In a surprise move, Brent Savage and Nick Hildebrandt are pulling up the pegs on The Bentley, the two-star restaurant they’ve operated on Sydney’s Crown Street since 2006, and in its place will open a new eatery from the Claude’s team. Savage says that Bentley has outgrown the neighbourhood, and that the CBD remains among the locations he and Hildebrandt feel would work best for the restaurant’s next step. “As much as we love Bentley, it doesn’t really fit the Surry Hills profile – our customer-base has never really been all that local,” he says, adding that the rent in Surry Hills is equal to that of some of the CBD locations the pair have considered. “The next step might not be the Bentley as we’ve known it, but we’re really excited about moving on to new and bigger things.”

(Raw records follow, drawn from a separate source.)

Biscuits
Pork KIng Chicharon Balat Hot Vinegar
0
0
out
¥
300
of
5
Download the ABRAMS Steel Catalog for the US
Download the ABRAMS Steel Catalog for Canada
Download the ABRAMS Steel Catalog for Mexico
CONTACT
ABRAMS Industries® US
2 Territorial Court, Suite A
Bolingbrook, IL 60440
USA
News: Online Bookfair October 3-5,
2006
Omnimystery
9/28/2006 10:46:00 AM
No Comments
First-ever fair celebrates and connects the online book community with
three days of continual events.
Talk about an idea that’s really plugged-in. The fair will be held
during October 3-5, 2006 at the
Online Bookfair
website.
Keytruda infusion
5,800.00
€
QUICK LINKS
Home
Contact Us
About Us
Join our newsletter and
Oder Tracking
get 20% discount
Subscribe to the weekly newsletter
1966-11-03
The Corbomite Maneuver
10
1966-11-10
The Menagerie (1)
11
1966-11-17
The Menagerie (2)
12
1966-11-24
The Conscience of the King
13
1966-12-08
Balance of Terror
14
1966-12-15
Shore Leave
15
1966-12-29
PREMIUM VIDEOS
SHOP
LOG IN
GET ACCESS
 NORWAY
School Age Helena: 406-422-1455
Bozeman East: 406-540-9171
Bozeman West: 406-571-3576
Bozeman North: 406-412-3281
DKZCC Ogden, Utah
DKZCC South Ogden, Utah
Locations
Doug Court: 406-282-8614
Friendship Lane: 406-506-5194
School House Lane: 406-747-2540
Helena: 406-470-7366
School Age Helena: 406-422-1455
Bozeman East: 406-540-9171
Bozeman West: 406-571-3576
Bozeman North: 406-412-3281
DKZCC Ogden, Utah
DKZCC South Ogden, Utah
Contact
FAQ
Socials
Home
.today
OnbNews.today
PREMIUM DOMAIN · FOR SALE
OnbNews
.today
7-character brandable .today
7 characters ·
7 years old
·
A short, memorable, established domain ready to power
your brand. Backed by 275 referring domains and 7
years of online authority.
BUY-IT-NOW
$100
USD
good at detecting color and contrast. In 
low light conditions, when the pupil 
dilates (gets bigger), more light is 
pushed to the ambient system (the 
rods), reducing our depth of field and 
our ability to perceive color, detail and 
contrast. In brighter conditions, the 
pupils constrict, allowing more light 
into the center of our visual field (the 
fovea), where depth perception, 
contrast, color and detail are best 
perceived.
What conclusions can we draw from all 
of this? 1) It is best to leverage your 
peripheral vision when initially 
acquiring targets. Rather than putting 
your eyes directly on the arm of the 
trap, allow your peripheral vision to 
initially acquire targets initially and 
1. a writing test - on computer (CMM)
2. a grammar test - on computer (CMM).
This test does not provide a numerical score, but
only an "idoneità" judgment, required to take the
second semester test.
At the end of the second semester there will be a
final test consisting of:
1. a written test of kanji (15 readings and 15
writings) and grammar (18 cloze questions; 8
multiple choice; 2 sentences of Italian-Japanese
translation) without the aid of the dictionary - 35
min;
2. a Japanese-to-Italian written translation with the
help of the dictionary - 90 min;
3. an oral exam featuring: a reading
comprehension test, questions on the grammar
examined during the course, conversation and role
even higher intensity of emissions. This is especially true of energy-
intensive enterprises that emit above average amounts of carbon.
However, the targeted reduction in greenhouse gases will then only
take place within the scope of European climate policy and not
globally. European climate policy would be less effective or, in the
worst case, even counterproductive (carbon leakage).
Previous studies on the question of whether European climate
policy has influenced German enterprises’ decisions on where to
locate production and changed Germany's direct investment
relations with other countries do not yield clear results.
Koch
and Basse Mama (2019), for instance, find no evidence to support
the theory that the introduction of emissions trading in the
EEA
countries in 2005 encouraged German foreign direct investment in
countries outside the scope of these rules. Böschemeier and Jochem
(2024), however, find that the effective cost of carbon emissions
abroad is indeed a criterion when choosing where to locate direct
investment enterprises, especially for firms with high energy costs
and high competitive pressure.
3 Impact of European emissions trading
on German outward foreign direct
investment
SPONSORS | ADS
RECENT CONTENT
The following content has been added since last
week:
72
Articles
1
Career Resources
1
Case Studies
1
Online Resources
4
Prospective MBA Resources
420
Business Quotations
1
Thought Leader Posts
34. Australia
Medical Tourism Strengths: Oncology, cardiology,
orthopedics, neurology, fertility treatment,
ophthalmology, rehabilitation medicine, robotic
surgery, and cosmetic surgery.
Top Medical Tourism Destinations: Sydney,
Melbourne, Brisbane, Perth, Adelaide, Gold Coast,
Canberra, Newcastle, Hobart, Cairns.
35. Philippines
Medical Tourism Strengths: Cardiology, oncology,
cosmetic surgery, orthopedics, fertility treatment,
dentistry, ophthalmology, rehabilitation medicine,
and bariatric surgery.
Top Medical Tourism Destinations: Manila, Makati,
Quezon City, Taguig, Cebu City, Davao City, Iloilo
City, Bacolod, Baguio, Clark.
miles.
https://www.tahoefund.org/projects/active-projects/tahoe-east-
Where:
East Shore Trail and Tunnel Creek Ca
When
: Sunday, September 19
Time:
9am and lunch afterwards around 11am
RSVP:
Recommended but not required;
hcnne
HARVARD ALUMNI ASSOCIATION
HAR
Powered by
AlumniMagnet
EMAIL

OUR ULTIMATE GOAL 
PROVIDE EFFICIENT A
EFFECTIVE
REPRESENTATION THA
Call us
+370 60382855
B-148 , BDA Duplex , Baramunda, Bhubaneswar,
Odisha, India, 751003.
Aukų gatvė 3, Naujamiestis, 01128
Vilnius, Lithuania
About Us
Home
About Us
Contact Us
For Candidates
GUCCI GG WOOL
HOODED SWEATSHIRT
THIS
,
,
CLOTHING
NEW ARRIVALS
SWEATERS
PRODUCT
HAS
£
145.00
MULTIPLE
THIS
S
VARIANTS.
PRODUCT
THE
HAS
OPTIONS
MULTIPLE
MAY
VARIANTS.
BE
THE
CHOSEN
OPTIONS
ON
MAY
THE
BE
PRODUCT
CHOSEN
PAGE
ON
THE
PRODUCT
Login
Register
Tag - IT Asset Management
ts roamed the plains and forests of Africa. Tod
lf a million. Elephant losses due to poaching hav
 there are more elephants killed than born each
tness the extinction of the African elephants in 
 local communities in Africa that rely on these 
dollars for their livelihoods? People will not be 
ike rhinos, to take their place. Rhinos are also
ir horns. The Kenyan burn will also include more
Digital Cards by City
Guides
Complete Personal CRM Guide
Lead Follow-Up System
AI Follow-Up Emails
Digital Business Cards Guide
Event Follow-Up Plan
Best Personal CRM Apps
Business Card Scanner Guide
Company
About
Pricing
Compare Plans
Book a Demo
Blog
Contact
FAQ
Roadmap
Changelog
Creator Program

For Claude’s partners Chui Lee Luk and Phillip Haw, the deal is a chance to revive the plans they had for a casual eatery down the road on Reservoir Street, which were shelved after problems with planning permission in 2012. They’ll be using the name they’d decided on – Chow Eating House – but the move to bustling Crown Street will steer the concept very much to the casual, approachable side to make best use of the site’s late liquor licence. “It’s going to be along the lines of a Chinese take on izakaya- or tapas-style eating,” says chef Luk. “Even though it’s going to be Chinese and inspired by the street food I’ve seen in China and Taiwan, I think it’s hard for me to stop my Malaysian roots creeping in as well.” The snack-friendly likes of deep-fried crab claws, taro pork fingers and ribs with sour and sweet sauce will all feature on the all-day menu, and the tables,says Luk, will all hold not one but three of her favourite chilli sauces.

All things going according to plan, Bentley’s last service will be in the first week of August, with Chow opening its doors towards the end of the month or in early September. Giant Design, known best, perhaps, for their work on Red Lantern on Riley, will be doing the interiors. Savage and Hildebrandt say they’ll focus their energies on Monopole, their thriving Potts Point wine bar, while they finalise the details of their as-yet unnamed new venture.